Inputs to the existing FNV-1a:
```
create_site_pc = SHARED_GLOBAL_SID_MARKER (= 0xC01AB005, fixed sentinel)
creating_tid = 0
tid_event_idx = pointer as u64
object_type = object_type
```
The marker constant sits outside any plausible guest-PC range (PPC text
0x82000000-0x82FFFFFF; XEX header 0x3001xxxx; heap 0x4xxxxxxx) so it
NEVER collides with regular per-thread SIDs (which use real PCs).
`ensure_dispatcher_object` (ours) and `XObject::GetNativeObject`
(canary) route their `handle.create` emit through this recipe instead
of the per-thread `semantic_id`. Both engines compute the **same SID**
for the same dispatcher pointer regardless of which guest thread wins
the first-toucher race.
### (B) Diff tool: cross-tid floating `handle.create` matching
Pre-pass: collect the set of shared-global SIDs across BOTH engines and
ALL tids.
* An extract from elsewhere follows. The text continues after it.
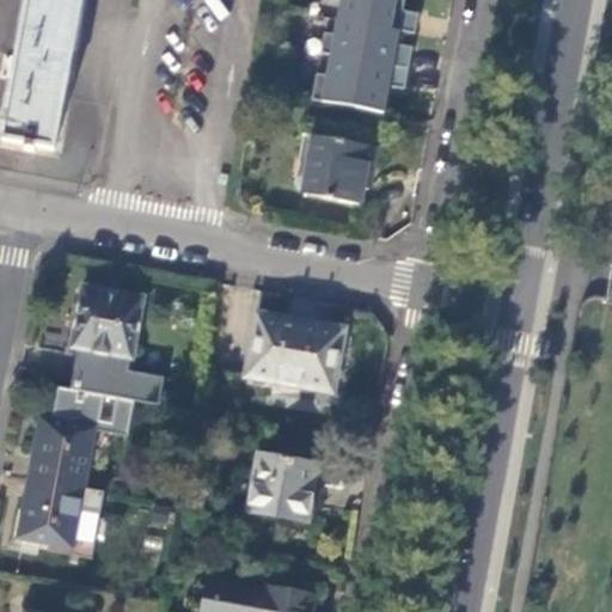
[(81,0),(28,0),(22,36),(6,121),(2,139),(54,150),(81,0)]
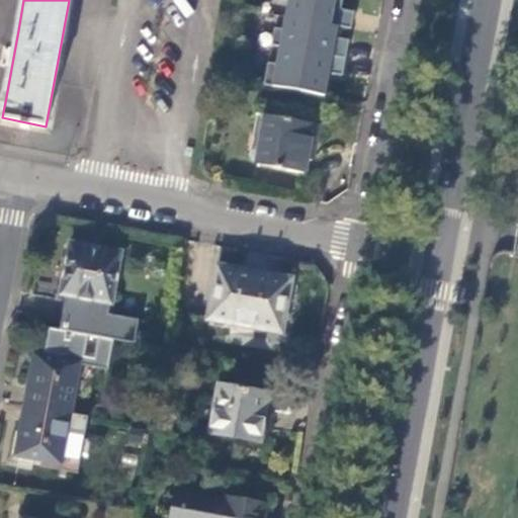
[(283,60),(329,68),(333,48),(339,47),(343,28),(337,27),(338,18),(291,10),(283,60)]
A `handle.create` event is detected as shared-global by
recomputing the deterministic SID from its `(raw_handle_id,
object_type)` payload and matching against `handle_semantic_id`.
When per-tid comparison finds a kind mismatch where one side has a
`handle.create` whose SID is in the floating set:
- Advance only that side's stream pointer past the floating event.
- Re-compare at the same canonical position.
This handles the "extra event on tid=10 but not tid=15" case
symmetrically. Subsequent `wait.begin` events whose
`handles_semantic_ids` element matches a shared-global SID continue to
align via the schema-v1 strict-equality rule (SID fields are already
skipped per the C+15-α SKIP_PAYLOAD_FIELDS_BY_KIND policy, but the
underlying object alignment is preserved by the deterministic recipe —
useful for future passes that re-enable SID comparison).
### Why this is the right fix (not over-suppression)
- **Pointer-derived SIDs are unique per object identity**. Two distinct
dispatchers at the same pointer with different `object_type` get
distinct SIDs (defense in depth).
- **Regular per-thread `handle.create` events keep strict alignment**.
Only events whose SID matches the deterministic shared-global recipe
are eligible for cross-tid absorption. A regular file-handle create
(allocated via `alloc_handle_for`/`AddHandle`) uses the per-(tid,
idx) SID recipe and CANNOT match the shared-global hash by
construction.
- **The diff tool still reports real divergences**. Tests confirm:
- `test_non_floating_real_divergence_still_caught` — an unrelated
extra event on ours's side IS reported.
- `test_strict_alignment_without_floating` — when the floating set is
empty, legacy strict behavior holds.